Le Maire de Bordeaux est alors le comte Joseph de Fumel, nommé par acclamation des habitants de cette ville; mais cette lourde charge, si pénible à remplir dans ces temps troublés, l’obligea à donner sa démission. Retiré dès lors dans son château de Haut-Brion, le comte de Fumel vécut dans la simplicité la plus grande et la réserve la plus stricte, entouré seulement d’une partie de sa famille, les autres membres, au nombre de sept, ayant émigré. Il ne quitta le lieu de sa retraite qu’en novembre 1793, pour être traîné avec sa famille dans les prisons de Bordeaux, et de là, conduit à l’échafaud révolutionnaire le 27 juillet 1794, 9 thermidor an II !

5 décembre 1790 Marandon et l’abbé Langoiran
Marandon-Gazette vient d’enjournaliser une lourde diatribe contre le grand vicaire Simon dit Langoiran. Jamais deux champions n’étaient plus dignes de se mesurer entre eux que ceux-ci. Tant qu’il n’y aura pas de voie de fait à appréhender, ils nous feront pitié.

On perçoit ici ce qui va beaucoup occuper les Tablettes l’an prochain : la question de la Constitution civile du clergé.
Né à La Rochelle en 1758, Bruno Gabriel Marandon s’occupait tranquillement de littérature avant la Révolution.

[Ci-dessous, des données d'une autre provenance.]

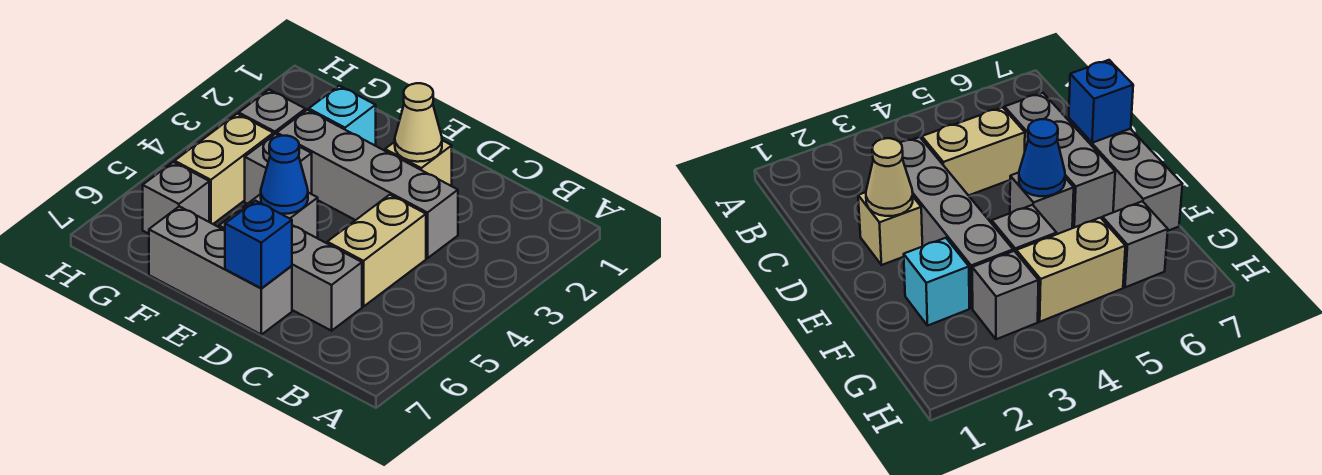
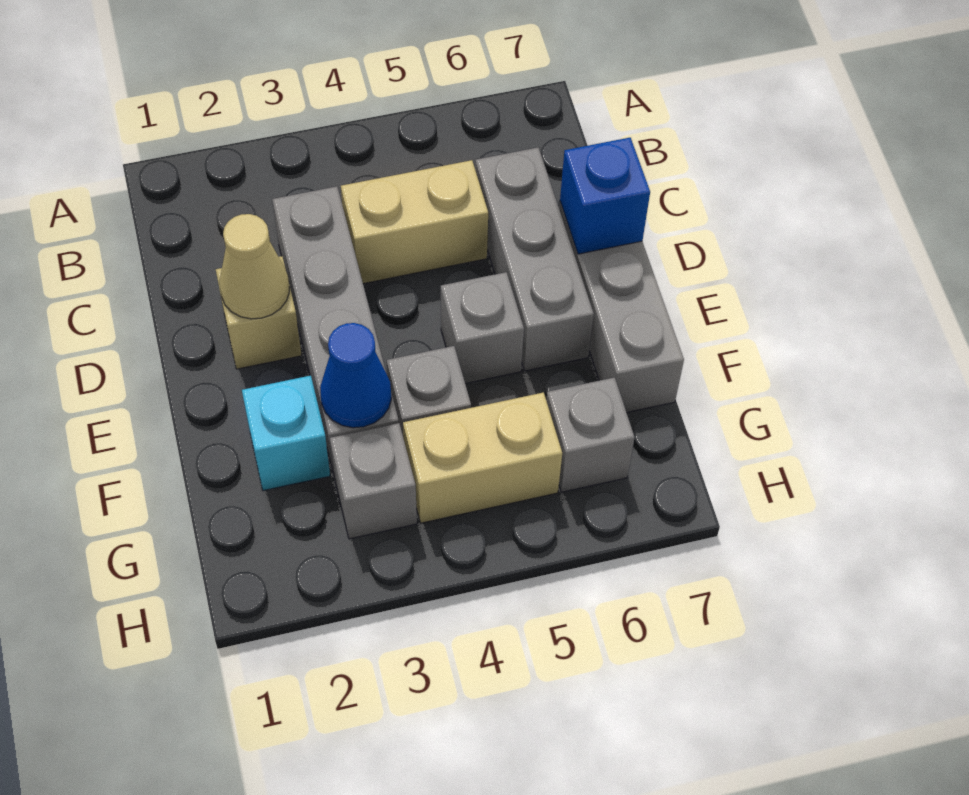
blue cone E5 level 2 -> blue cone F3 level 2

Outre les poésies à l’eau de rose qu’il publia dans le Journal de Guienne, il fut l’auteur de plusieurs pièces de théâtre. Dès le début de la Révolution, il embrassa les nouvelles idées révolutionnaires et fut un des membres les plus actifs de la Société des Amis de la Constitution. On le retrouvera régulièrement jusqu’à sa mort sous la guillotine en octobre 1793.
L’abbé Langoiran, dont le jeune frère avait fait partie des créateurs de la Société des Amis de la Constitution (voir 6 mai 1790), sera un farouche opposant à la Constitution du clergé. Il sera massacré le 14 juillet 1792 par la populace sur les marches du Palais Rohan.